The volunteers must be between the ages of 18 and 60 and must be HIV negative. Some of them will be given three doses of the vaccine Ad 5 HIV-1 gag/pol/nef over a period of six months. Another group of persons will be given similar doses of a substance called a placebo an injection without any active vaccine made of saline solution. The two groups will be monitored and tested for up to four years there after.
Follow up:
Dr. Figueroa stressed the fact that the vaccines are not made from live HIV, killed HIV, weakened HIV or infected cells. It is made up of a weakened form of the cold virus called adenovirus 5 that has been crippled so that it cannot grow or spread to other people nor can it make them sick.
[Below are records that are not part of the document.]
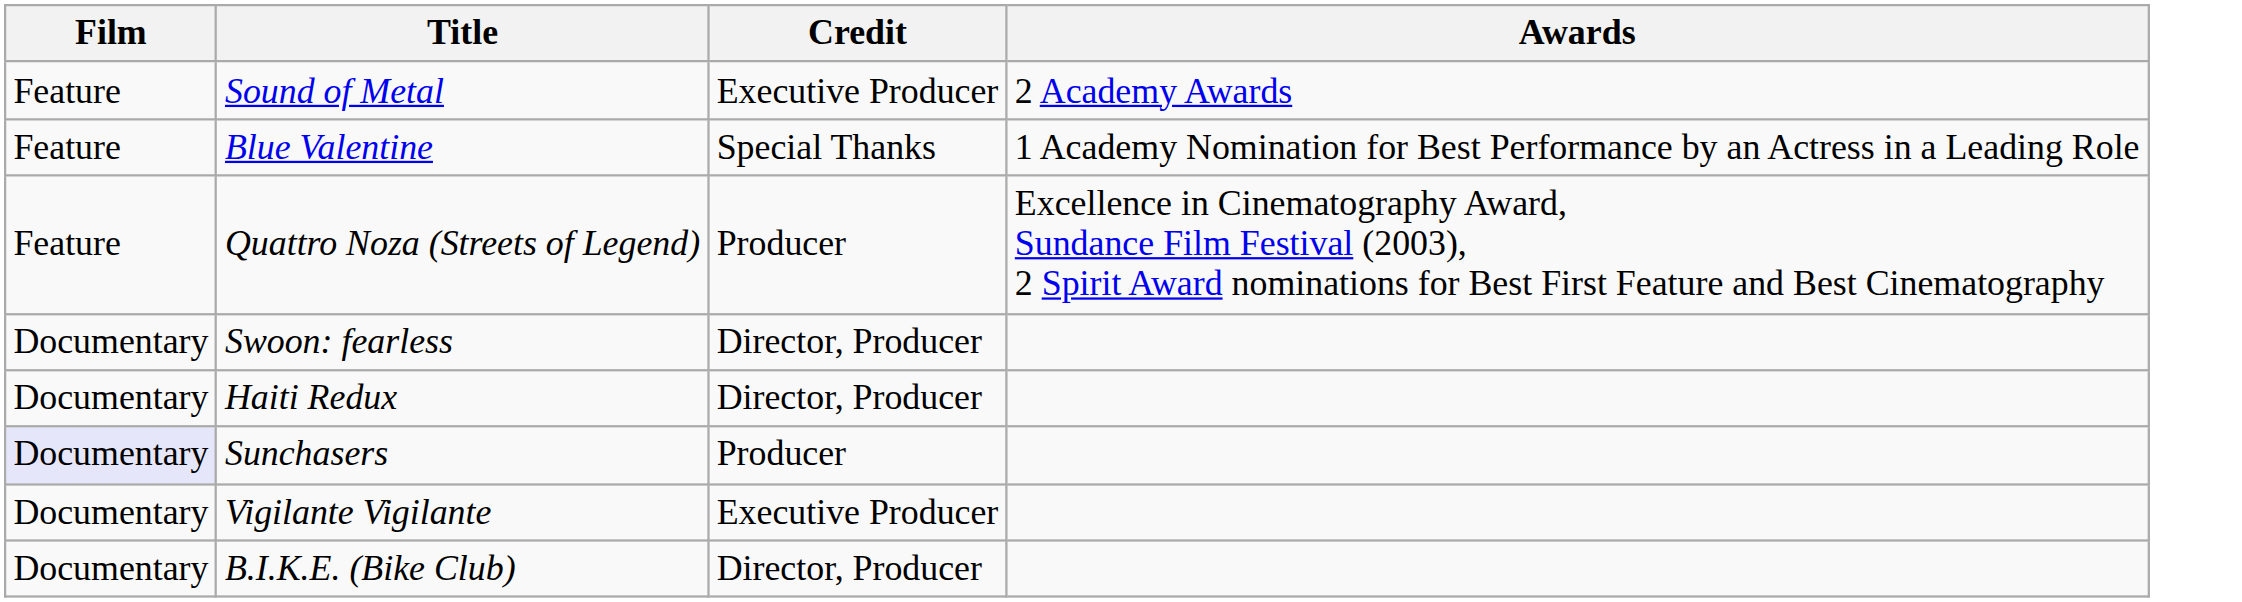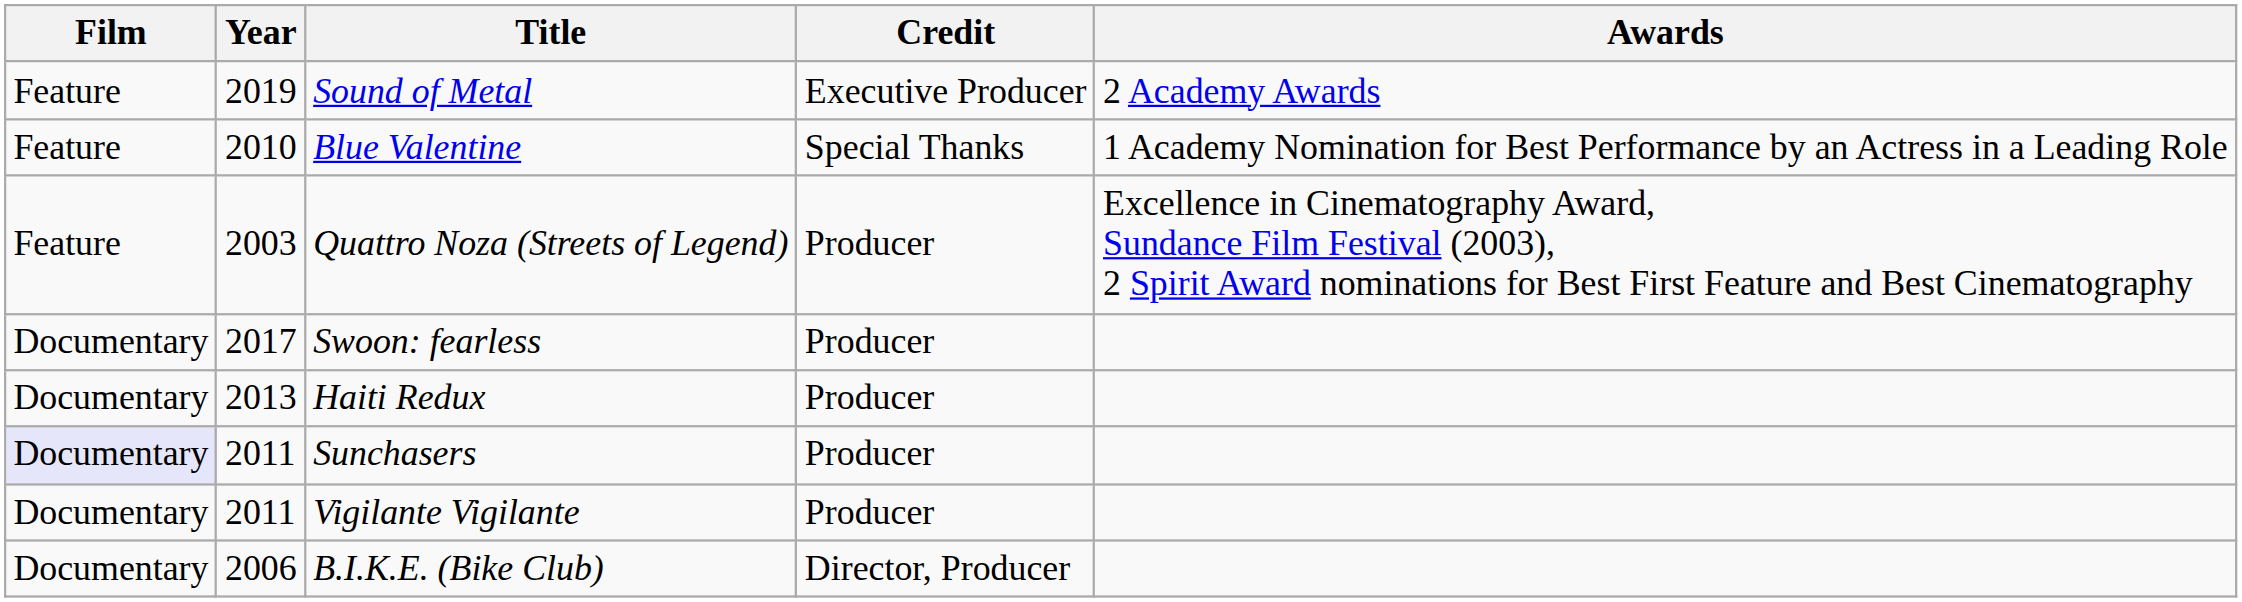+ column: Year | 2019 | 2010 | 2003 | 2017 | 2013 | 2011 | 2011 | 2006
Swoon: fearless | Credit: Director, Producer -> Producer
Haiti Redux | Credit: Director, Producer -> Producer
Vigilante Vigilante | Credit: Executive Producer -> Producer
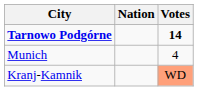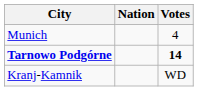rows swapped: Tarnowo Podgórne <-> Munich
Kranj-Kamnik | Votes: lightsalmon background -> no background
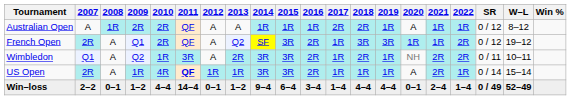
Personally I don’t follow it. My understanding of how a vaccine works is that you are injected with a small dose of the virus, not enough to get you sick. Your body then naturally builds anti bodies to fight the weakened virus. That way if you are subsequently affected by that same virus you will have your own defense mechanism in place. Now if the vaccine is not a live, dead or weakened HIV virus how will you build immunity to HIV.
Then again I’m only an ignorant person when it comes to medicine so what do I know. I don’t think I’d be so brave though as to test it whether I understood it or not. What the reports did not say is if the volunteers would be paid and if so how much. ‘Not that that would entice me either’.
Approximately 20,000 Jamaicans are infected with HIV/AIDS. Based on the promiscuity of our society, that number will increase rapidly. Something needs to be done to control the spread of the disease. It’s easy to dismiss something if you have never been affected directly of indirectly by it. However I’m sure that for those who have lost a loved one to HIV/AIDS or has someone who is suffering from the disease they might be more inclined to want to help in the fight against it.